Pemilihan Umum yang baru saja kita lewati memberi pelajarn menarik dan perlu menajdi renungan kita bersama. Pertama sejak Joko Widodo dan Jusuf Kalla memenangkan pemilihan selama hampir tiga bulan kita disuguhi oleh phenomena perebutan kekuasaan dan perebutan kepentingan yang tidak berdasarkan fatsun etika politik yang benar. Tiap hari kita mendengar dan membaca saling ejek di antara dua kelompok pendukung calon yang kalah dengan yang menang. Fitnah pun bermunculan dalam bentuk berbagai macam gaya . Pertarungan untuk menguasai parlemen dan MPR pun menjadi ajang konflik di antara dua kubu. Akhirnya kita saksikan Koalisi Merah Putih yang mendukung Prabowo Subiyanto dan Hatta Rajasa pun berhasil menang tidak dengan musyawarah dan mufakat, namun dengan cara voting.
Menjelang pelantikan Joko Widodo dan Jusuf Kalla sempat muncul kecemasan bahwa pelantikan akan berjalan tidak mulus dan bisa menghasilkan kekacauan. Masyarakat tidak menduga telah terjadi komunikasi politik yang begitu menarik antara Jokowi dan Prabowo, sehingga akhirnya mereka bisa bertemu sebelum tanggal pelantikan. Hasilnya luar biasa karena hasil dari komunikasi politik menciptakan etika politik yang menunjukkan bahwa mereka yang bersaing meningkat derajad nya dari politisi menjadi negarawan yang jauh lebih mementingkan kepentingan negara dan bangsa di atas segalanya.

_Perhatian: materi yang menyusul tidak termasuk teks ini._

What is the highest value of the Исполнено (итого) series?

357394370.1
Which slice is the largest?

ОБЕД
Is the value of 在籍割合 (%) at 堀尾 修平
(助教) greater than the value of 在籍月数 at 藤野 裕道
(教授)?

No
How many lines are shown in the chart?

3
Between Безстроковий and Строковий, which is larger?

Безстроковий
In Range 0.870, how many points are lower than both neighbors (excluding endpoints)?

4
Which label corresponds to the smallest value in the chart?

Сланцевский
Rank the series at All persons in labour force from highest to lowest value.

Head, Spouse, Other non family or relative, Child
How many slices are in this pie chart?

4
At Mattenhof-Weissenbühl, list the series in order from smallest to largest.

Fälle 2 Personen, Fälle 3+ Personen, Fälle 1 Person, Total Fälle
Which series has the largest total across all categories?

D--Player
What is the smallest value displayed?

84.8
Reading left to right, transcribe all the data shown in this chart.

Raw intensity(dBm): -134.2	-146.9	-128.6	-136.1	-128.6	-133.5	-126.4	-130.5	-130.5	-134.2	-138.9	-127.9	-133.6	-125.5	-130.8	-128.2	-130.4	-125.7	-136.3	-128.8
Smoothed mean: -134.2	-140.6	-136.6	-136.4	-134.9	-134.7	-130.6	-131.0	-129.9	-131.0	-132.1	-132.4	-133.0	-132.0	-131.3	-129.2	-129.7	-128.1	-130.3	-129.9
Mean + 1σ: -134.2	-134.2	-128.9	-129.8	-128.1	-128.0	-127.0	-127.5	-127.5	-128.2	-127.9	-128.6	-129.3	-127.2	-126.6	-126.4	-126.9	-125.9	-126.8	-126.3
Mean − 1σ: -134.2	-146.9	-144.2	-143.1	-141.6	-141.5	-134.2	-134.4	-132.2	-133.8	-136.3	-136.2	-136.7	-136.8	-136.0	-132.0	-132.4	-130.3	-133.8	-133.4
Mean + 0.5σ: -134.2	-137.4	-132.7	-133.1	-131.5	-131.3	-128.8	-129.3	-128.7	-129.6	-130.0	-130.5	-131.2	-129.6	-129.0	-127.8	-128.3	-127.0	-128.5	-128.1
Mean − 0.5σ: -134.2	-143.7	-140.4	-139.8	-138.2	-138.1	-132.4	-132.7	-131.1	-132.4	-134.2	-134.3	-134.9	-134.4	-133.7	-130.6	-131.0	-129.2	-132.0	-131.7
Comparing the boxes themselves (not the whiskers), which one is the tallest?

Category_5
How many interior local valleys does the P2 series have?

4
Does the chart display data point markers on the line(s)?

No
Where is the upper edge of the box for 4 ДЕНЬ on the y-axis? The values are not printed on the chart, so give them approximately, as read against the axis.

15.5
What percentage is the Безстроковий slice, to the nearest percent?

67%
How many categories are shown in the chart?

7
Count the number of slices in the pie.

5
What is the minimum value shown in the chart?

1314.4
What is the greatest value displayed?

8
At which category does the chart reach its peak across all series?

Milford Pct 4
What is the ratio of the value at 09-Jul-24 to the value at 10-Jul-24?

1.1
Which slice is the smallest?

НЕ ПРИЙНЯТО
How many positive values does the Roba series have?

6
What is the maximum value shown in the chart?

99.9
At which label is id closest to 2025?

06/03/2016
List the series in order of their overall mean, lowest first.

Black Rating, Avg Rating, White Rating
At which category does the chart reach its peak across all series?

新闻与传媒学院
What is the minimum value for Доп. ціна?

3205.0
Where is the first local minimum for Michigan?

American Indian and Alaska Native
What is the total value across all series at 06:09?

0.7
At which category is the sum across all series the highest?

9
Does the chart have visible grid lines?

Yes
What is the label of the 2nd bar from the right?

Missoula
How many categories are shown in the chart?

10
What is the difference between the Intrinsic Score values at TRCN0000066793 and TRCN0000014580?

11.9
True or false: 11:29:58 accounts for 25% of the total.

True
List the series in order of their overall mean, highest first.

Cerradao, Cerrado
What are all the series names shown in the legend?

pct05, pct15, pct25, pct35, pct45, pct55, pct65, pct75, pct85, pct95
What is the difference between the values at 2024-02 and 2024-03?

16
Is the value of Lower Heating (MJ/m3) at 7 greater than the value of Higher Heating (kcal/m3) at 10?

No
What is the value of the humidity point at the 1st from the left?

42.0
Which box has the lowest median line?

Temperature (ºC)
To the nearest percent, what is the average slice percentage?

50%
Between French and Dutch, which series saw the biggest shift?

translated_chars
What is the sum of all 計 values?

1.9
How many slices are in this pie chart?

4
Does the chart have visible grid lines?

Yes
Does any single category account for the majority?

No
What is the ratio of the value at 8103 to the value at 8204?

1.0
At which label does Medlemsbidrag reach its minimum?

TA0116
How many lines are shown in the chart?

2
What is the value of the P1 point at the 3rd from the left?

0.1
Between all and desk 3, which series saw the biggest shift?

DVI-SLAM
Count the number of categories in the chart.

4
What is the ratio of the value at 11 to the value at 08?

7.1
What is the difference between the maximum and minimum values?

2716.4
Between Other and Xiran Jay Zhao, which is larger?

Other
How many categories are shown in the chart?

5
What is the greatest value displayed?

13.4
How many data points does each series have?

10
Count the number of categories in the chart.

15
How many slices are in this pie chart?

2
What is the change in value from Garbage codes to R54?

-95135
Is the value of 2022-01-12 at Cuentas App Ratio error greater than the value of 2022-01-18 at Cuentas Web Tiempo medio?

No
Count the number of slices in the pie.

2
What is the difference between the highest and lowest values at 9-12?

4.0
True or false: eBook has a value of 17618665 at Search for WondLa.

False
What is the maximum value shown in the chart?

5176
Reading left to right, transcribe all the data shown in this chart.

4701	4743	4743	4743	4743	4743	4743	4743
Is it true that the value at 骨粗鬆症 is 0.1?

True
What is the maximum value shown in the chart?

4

Kegagapan justru terjadi pada masing-masing pendukung. Sampai saat ini masih banyak yang belum mampu mencerna kenegarawanan tokoh-tokoh yang mereka dukung memberi makna signifikan bagi pertumbuhan dan perkembangan demokrasi di Indonesia. Suara saling ejek dan fitnah masih terdengar meskipun tidak sehebat sebelumnya. Tugas elite politik Indonesia untuk memberi pendidikan politik yang beretika masih jadi pekerjaan rumah yang perlu diintensifkan dan juga bagaimana presiden melaksanakan janji-janji yang mereka katakan selama masa kampanye.